*Passage provided*.
John Coburn's familiar pictorial mode of floating geometric-organic-symbolic forms was well-established by the middle of the 1950s. It therefore comes as something of a surprise to encounter his paintings of 1962 - 63, with their strongly Abstract Expressionist flavour. There is a distinct New York School influence in these works, something of 'the calligraphic impetuosities of Kline or De Kooning',1 but there are also traces of contemporary European non-objective painting, from the Frenchman Alfred Manessier (one of Coburn's admitted early influences) to the British Situation artists such as John Hoyland and Gillian Ayres. Developments closer to home also had an impact, most obviously the 1961 and 1962 exhibitions of the Sydney 9 abstractionists – John Olsen, Stanislaus Rapotec, Eric Smith, Leonard Hessing et al – with their splashy, wristy, spiky, aggressive riposte to Antipodean figuration.

*Exercise a*.
Repeat the entries verbatim, starting with the first and going up to and including the line that contains "cyan circle: moved 7 px down".
The entries come from a different source than the passage on John Coburn's painting.

*Material provided*.
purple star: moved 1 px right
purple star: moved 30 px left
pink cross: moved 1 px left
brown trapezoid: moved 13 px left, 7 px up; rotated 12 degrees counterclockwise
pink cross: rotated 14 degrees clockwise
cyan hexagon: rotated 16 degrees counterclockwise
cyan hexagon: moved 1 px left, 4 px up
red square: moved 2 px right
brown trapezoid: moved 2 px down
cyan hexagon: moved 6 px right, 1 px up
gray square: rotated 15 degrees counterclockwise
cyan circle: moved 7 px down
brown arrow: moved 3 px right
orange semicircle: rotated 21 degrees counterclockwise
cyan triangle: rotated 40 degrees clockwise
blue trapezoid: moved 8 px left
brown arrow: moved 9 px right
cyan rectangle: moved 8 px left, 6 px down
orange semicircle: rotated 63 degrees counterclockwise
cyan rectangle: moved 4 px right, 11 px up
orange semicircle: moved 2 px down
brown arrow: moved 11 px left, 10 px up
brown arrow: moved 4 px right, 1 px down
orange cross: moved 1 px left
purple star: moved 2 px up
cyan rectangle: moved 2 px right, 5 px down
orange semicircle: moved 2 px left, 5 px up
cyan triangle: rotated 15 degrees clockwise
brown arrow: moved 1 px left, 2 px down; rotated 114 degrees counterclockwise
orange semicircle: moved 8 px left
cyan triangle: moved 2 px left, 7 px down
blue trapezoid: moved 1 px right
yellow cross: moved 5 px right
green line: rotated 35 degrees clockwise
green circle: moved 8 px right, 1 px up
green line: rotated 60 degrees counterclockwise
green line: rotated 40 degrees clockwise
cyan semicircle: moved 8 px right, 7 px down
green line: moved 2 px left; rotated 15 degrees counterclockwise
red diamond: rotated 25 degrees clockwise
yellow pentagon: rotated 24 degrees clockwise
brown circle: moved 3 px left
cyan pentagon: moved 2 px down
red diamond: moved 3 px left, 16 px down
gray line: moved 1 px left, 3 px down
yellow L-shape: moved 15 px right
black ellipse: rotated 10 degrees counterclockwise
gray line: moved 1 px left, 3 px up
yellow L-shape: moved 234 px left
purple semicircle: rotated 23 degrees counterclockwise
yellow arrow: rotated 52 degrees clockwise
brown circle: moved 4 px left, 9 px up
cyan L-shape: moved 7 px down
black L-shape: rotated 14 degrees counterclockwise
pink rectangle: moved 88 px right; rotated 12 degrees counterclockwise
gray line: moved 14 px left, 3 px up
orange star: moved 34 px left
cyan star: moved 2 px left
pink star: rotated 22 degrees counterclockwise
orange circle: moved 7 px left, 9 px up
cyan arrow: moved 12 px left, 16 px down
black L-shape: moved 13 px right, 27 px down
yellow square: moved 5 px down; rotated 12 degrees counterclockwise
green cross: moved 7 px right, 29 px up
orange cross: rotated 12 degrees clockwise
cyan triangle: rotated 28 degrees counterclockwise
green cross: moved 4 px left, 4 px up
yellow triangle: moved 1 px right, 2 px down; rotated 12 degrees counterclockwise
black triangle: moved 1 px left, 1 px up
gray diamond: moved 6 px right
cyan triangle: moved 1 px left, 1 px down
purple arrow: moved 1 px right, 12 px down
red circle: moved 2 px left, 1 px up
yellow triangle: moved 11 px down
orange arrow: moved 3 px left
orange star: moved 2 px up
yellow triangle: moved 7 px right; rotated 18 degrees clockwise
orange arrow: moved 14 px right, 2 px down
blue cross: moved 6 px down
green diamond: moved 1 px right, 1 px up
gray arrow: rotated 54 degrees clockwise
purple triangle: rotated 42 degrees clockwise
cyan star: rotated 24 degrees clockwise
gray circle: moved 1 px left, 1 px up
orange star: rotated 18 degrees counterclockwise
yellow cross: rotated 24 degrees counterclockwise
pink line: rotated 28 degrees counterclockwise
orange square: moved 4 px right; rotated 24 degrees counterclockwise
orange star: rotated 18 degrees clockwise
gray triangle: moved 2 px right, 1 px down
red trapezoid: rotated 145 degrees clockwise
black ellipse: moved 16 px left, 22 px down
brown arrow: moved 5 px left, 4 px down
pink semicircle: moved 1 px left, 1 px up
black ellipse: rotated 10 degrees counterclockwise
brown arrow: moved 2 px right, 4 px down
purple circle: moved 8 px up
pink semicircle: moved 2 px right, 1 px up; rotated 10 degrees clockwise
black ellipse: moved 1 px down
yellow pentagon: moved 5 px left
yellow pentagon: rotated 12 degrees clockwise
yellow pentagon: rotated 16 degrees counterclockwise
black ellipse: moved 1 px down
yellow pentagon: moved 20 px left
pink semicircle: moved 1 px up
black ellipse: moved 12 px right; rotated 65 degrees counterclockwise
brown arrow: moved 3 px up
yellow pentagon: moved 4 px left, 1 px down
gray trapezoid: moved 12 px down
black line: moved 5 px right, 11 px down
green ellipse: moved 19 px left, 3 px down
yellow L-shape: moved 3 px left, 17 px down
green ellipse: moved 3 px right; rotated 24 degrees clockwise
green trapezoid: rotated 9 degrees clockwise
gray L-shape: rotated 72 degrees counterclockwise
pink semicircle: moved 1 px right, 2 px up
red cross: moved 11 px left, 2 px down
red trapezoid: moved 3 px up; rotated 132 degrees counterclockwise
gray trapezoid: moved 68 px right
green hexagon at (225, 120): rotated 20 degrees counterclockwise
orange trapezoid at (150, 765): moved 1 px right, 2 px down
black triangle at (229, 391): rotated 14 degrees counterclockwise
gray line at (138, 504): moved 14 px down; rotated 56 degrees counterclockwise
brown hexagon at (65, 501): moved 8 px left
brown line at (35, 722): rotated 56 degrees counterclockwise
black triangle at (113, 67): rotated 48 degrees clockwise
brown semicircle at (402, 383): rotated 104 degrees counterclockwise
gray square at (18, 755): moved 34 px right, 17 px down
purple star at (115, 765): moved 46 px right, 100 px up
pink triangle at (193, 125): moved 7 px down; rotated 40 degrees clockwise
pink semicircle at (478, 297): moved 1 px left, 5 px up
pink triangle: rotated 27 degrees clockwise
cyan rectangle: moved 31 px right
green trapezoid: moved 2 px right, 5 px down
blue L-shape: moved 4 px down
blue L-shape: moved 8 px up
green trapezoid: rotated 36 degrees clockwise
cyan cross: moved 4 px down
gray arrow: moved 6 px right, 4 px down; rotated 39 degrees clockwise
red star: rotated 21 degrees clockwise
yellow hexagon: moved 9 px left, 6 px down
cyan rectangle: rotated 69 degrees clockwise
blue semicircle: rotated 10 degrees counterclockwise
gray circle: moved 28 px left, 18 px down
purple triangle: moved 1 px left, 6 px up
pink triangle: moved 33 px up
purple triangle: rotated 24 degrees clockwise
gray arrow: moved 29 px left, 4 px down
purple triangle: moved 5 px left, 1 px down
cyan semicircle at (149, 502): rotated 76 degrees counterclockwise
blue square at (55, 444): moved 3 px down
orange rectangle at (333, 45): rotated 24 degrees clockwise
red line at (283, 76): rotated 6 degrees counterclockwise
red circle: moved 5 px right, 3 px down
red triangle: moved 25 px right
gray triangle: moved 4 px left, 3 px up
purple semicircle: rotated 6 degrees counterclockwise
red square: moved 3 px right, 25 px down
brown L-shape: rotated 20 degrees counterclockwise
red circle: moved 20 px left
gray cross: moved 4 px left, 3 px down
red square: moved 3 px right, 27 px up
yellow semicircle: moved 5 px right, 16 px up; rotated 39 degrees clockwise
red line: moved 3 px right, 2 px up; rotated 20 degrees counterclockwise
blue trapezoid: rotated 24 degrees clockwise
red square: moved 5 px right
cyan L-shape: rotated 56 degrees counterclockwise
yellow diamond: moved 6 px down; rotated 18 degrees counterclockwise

*Exercise b*.
Write the next part of the passage on John Coburn's paintings of the early 1960s, starting right after its final sentence.

*Task answer a*.
purple star: moved 1 px right
purple star: moved 30 px left
pink cross: moved 1 px left
brown trapezoid: moved 13 px left, 7 px up; rotated 12 degrees counterclockwise
pink cross: rotated 14 degrees clockwise
cyan hexagon: rotated 16 degrees counterclockwise
cyan hexagon: moved 1 px left, 4 px up
red square: moved 2 px right
brown trapezoid: moved 2 px down
cyan hexagon: moved 6 px right, 1 px up
gray square: rotated 15 degrees counterclockwise
cyan circle: moved 7 px down

*Task answer b*.
Coburn's version of this style was expressed in a major Passion series, as well as in a number of non-religious subjects, amongst them the present work.2 Within its dramatic, painterly tangle of thorns and mandalas, hands and suns, lies the old Australian theme of the old Australian landscape. As the artist himself said around this time: 'I think that my work is always concerned with the Australian landscape, things that I saw and experienced as a child in Western Queensland, the red dry earth that's cracked in the drought times, the burnt scrub after the bushfires; I think these are the things that my work is mainly concerned with, but that is almost by the way. What I worry about are the shapes and the colours.'3

What he didn't have to worry about was making a mess of the carpet. A final and not entirely trivial generator of these new works was a major change in the artist's domestic and productive circumstances. Coburn and his wife moved from their tiny Rose Bay flat to a new house in Warriewood 'where, for the first time, I had a studio which was the garage. For the first time I could throw a bit of paint around and it didn't matter. Before that time I had to be very careful because I painted in the lounge room!'4

Coburn eventually gave up this new-found gestural freedom, returning to his accustomed calm, hard-edge mode within a very few years. Nevertheless, works such as Edge of the Desert remain as important documents of a turbulent period in Sydney painting, and testaments to the wilder, more dynamic side of Coburn's artistic personality.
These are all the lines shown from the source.